« Le mur est tombé sur mon petit frère »: en Guinée, au moins 30 morts dans l’éboulement d’une décharge à Conakry
Par TV5MONDE – GOLNOUCHE BARZEGAR – Au moins 30 personnes sont mortes et 22 autres ont été blessées, ce dimanche 23 août, dans l’éboulement d’une décharge sauvage à Conakry, en Guinée. Après de fortes pluies, des tonnes de déchets se sont déversées sur plusieurs habitations du quartier de Dar es Salam.
Les secours progressent, ce dimanche 23 août, avec précaution dans les décombres après l’effondrement d’une partie de la décharge de Dar es Salam. Le drame s’est produit dans la nuit de samedi 22 à dimanche 23 août, vers 2 heures du matin, après de fortes pluies. Une partie de la décharge s’est effondrée, déversant un important volume d’ordures sur les habitations situées au pied de ces collines de déchets.
Le gouvernement guinéen a annoncé un bilan d’au moins 30 morts et 22 blessés, dont six grièvement. Les opérations de recherche se poursuivent et le bilan pourrait encore évoluer, alors que plusieurs personnes sont toujours portées disparues.

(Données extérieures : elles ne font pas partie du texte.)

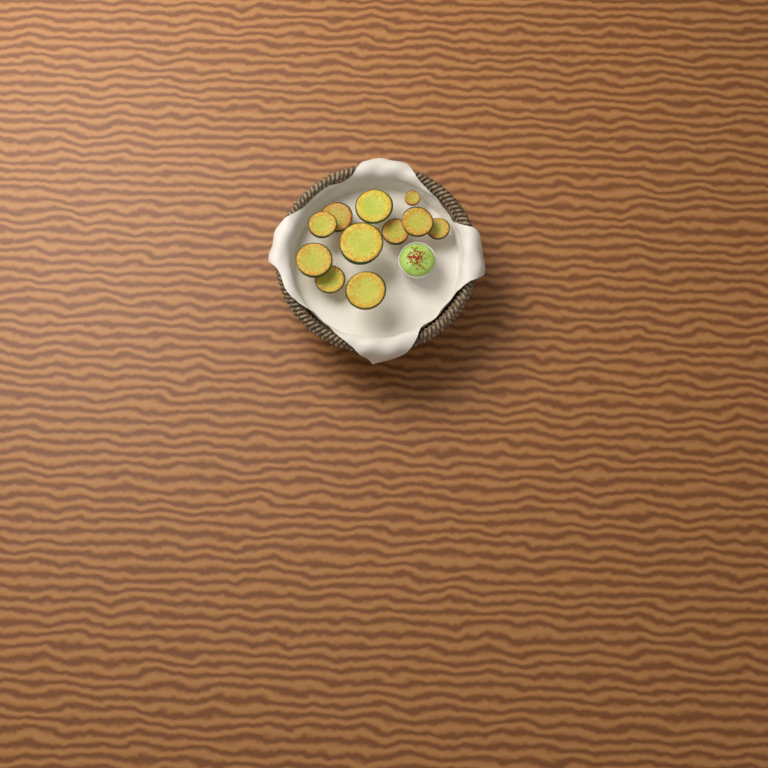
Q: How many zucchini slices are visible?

« Beaucoup de cris » dans la nuit
Aboubakar Camara dormait lorsque le glissement de terrain s’est produit. Encore sous le choc, il raconte à TV5MONDE avoir entendu un premier mouvement de terrain avant de comprendre que les habitations étaient menacées.

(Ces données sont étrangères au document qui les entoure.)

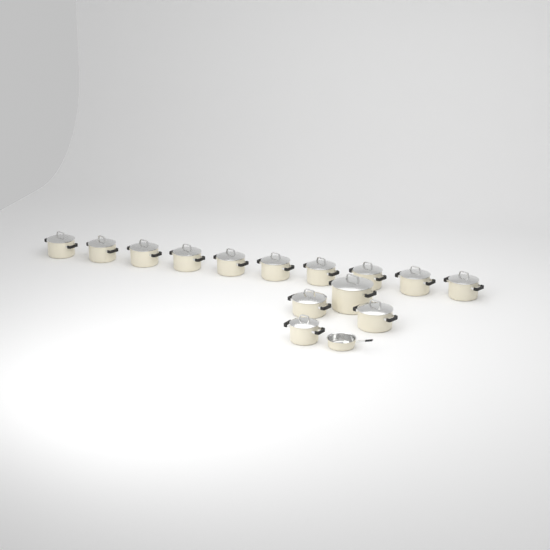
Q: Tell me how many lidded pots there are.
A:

Dans la catastrophe, son enfant a été blessé. À quelques mètres de là, la famille d’Arafan Camara pleure la mort du petit garçon de quatre ans. L’effondrement d’un mur de leur maison l’a enseveli.
Depuis l’aube, volontaires, brancardiers et services de secours se relaient pour évacuer les blessés et les corps retrouvés sous les déchets. Sur place, les forces de l’ordre ont également été déployées.
Une décharge déjà meurtrière en 2017
La catastrophe ravive les inquiétudes des habitants du quartier de Dar es-Salam, à Conakry, qui dénoncent depuis plusieurs années les risques liés à cette décharge. En 2017, un éboulement sur le même site avait déjà fait neuf morts. Selon plusieurs riverains, malgré les alertes répétées, la situation n’a pas suffisamment évolué.
Certains dénoncent également des travaux réalisés de nuit au moment du drame. Selon un témoin, des habitants auraient demandé aux conducteurs des engins d’arrêter leurs opérations, accusant les machines de pousser les déchets vers les habitations. Les causes précises de l’éboulement restent toutefois à déterminer.
Une fermeture annoncée, mais reportée
La décharge de Dar es Salam est censée être fermée et remplacée par un nouveau centre d’enfouissement. Mais ce dernier ne devrait pas être opérationnel avant 2028. La ministre de l’Administration du territoire et de la Décentralisation, Djenabou Touré, s’est rendue sur place ce dimanche 23 août. Le Premier ministre Amadou Oury Bah a également visité le site.
Ces derniers jours, le gouvernement avait annoncé des opérations d’expulsion et de sécurisation des emprises autour de la décharge en raison des risques d’éboulement. La fermeture du site était même annoncée pour ce dimanche 23 août, jour du drame.